**** GIVEN INFORMATION

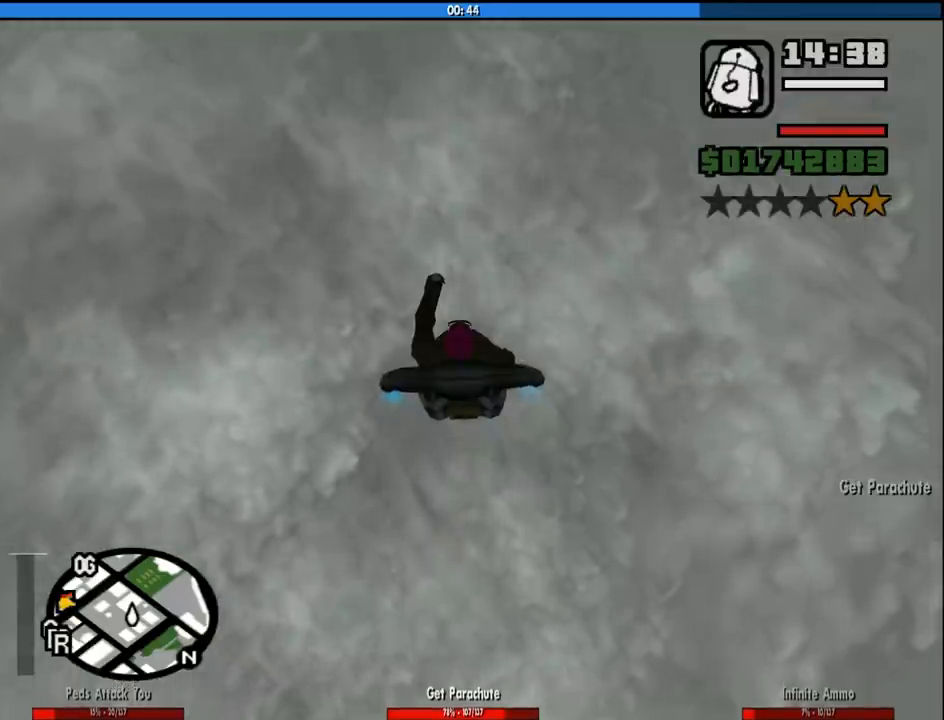
{"keys": ["shift"], "mouse": [], "events": []}
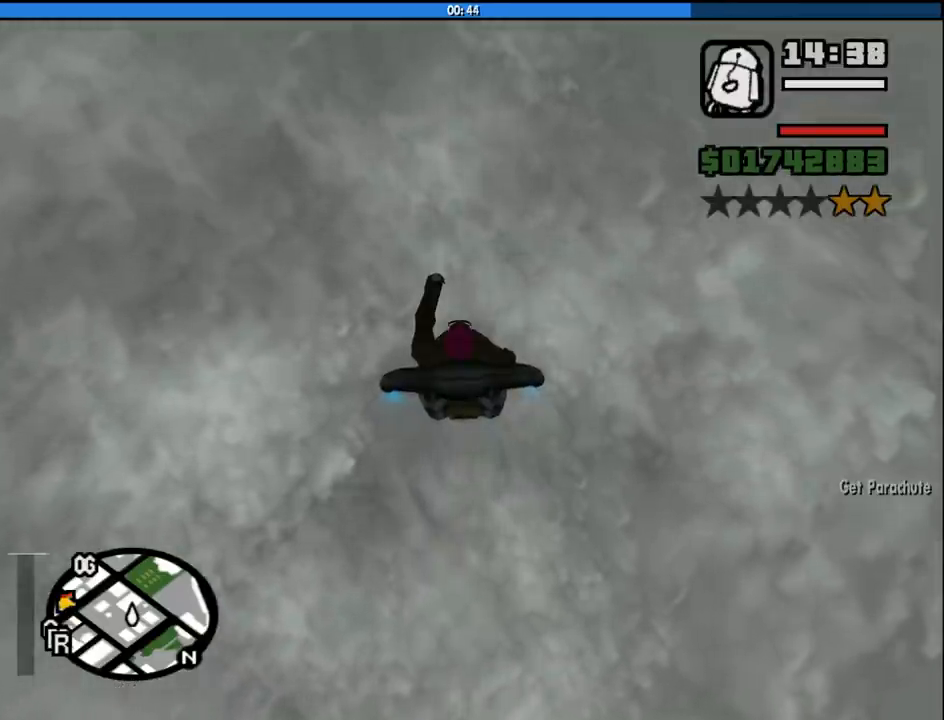
{"keys": ["shift"], "mouse": [], "events": []}
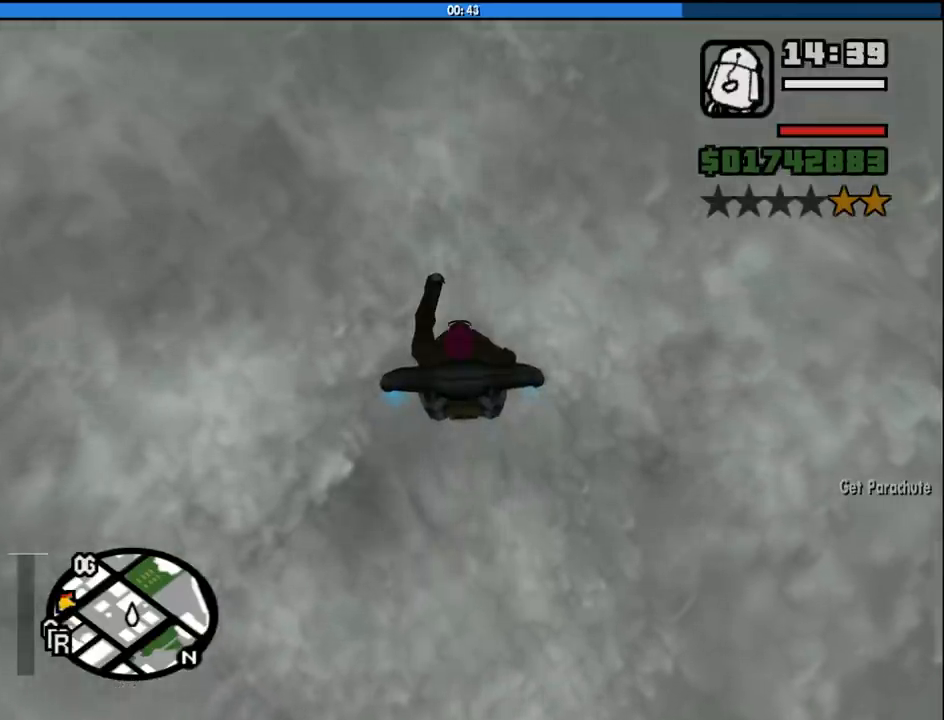
{"keys": ["shift"], "mouse": [], "events": []}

********

TASK INSTRUCTIONS → The result should be the full material above, word for word, with its pictures omitted.

SOLUTION →
{"keys": ["shift"], "mouse": [], "events": []}
{"keys": ["shift"], "mouse": [], "events": []}
{"keys": ["shift"], "mouse": [], "events": []}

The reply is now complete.